Antiviral activity of double-stranded RNA-binding protein PACT against influenza A virus mediated through suppression of viral RNA polymerase

Abstract

Interplay between host innate immune responses and viral antagonism determines the effectiveness of viral replication and pathogenicity. Influenza A virus (IAV) confronts host antiviral responses including type I interferon (IFN) production using multiple viral proteins. PACT is a double-stranded RNA-binding protein implicated in host-IAV interaction. On one hand, its activation of RIG-I-dependent type I IFN production is inhibited by viral non-structural protein NS1. On the other hand, PACT is one of cellular proteins identified to interact with IAV RNA polymerase subunit PA. Exactly how PACT exerts its antiviral activity during IAV infection remains to be elucidated. In this study, we demonstrated mutual antagonism of PACT and IAV polymerase. PACT activated RIG-I in the induction of IFN-β by IAV ribonucleoprotein complex.
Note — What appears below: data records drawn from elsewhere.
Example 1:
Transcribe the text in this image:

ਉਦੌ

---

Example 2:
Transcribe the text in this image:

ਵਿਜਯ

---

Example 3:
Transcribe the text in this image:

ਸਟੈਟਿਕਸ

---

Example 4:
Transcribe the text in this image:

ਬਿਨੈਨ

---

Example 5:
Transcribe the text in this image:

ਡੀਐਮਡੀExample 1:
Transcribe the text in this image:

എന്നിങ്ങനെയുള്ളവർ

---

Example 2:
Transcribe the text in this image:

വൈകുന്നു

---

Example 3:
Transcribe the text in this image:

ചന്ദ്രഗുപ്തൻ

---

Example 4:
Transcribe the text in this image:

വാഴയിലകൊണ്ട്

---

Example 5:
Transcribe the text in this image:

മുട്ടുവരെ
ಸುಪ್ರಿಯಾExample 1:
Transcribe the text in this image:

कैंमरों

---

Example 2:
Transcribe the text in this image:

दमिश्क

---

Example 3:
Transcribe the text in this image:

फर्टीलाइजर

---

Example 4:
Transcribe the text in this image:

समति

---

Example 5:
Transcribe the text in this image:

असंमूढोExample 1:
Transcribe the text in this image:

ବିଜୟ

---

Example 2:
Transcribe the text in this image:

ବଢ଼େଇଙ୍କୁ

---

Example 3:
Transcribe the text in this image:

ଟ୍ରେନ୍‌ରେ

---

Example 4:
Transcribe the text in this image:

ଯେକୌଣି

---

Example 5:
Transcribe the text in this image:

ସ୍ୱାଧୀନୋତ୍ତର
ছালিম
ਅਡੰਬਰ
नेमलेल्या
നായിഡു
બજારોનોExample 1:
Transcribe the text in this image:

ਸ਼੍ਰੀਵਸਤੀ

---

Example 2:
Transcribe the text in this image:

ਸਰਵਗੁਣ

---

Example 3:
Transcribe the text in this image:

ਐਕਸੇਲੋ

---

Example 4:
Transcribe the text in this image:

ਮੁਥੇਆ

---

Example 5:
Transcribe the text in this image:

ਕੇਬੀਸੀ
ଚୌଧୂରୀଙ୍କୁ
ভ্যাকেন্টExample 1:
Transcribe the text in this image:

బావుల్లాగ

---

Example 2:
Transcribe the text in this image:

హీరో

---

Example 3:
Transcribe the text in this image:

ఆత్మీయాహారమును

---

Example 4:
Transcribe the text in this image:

PACT-dependent activation of IFN-β production was suppressed by IAV polymerase subunits PA, PB1 and PB2. PACT associated with PA, PB1 and PB2. Compromising PACT in IAV-infected A549 cells resulted in the augmentation of viral RNA transcription and replication as well as IFN-β production. Furthermore, viral RNA replication was boosted by knockdown of PACT in both A549 cells and IFN-deficient Vero cells. Thus, the antiviral activity of PACT against IAV is mediated primarily through its interaction with and inhibition of viral polymerase. Taken together, our findings reveal a new facet of host-IAV interaction in which PACT and viral RNA polymerase antagonize each other to regulate viral replication and host antiviral response. Supported by RGC (HKU1/CRF/11G, N-HKU712/12, T11-707/15-R, C7011-15R and ECS-27121515), HMRF (12111312, 14130862, HKM-15-M01 and 15140662) and S. K. Yee MRF(2011).